- _Action item_:
Rewrite the lines of the listing below as a numbered list, skipping blank lines and omitting the pictures.

===== Extracted entries

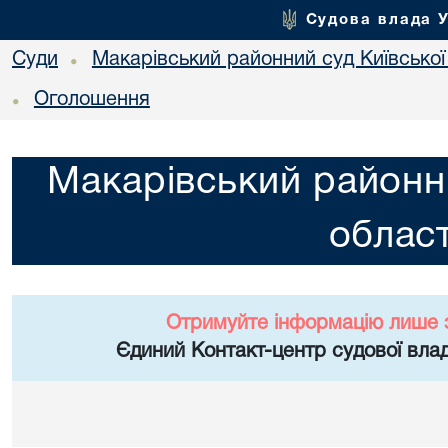
Судова влада 
Суди
Макарівський районний суд Київської
•
Оголошення
•
Макарівський районни
област
Отримуйте інформацію лише 
Єдиний Контакт-центр судової влад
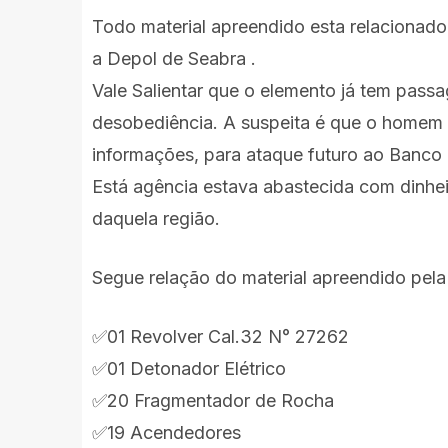
Todo material apreendido esta relacionad
a Depol de Seabra .
Vale Salientar que o elemento já tem passa
desobediência.
A suspeita é que o homem 
informações, para ataque futuro ao Banco d
Está agência estava abastecida com dinheir
daquela região.
Segue relação do material apreendido pela 
✅01 Revolver Cal.32 N° 27262
✅01 Detonador Elétrico
✅20 Fragmentador de Rocha
✅19 Acendedores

==========

- _Final answer_:
1. Судова влада 
2. Суди
3. Макарівський районний суд Київської
4. •
5. Оголошення
6. •
7. Макарівський районни
8. област
9. Отримуйте інформацію лише 
10. Єдиний Контакт-центр судової влад
11. Todo material apreendido esta relacionad
12. a Depol de Seabra .
13. Vale Salientar que o elemento já tem passa
14. desobediência.
15. A suspeita é que o homem 
16. informações, para ataque futuro ao Banco d
17. Está agência estava abastecida com dinheir
18. daquela região.
19. Segue relação do material apreendido pela 
20. ✅01 Revolver Cal.32 N° 27262
21. ✅01 Detonador Elétrico
22. ✅20 Fragmentador de Rocha
23. ✅19 Acendedores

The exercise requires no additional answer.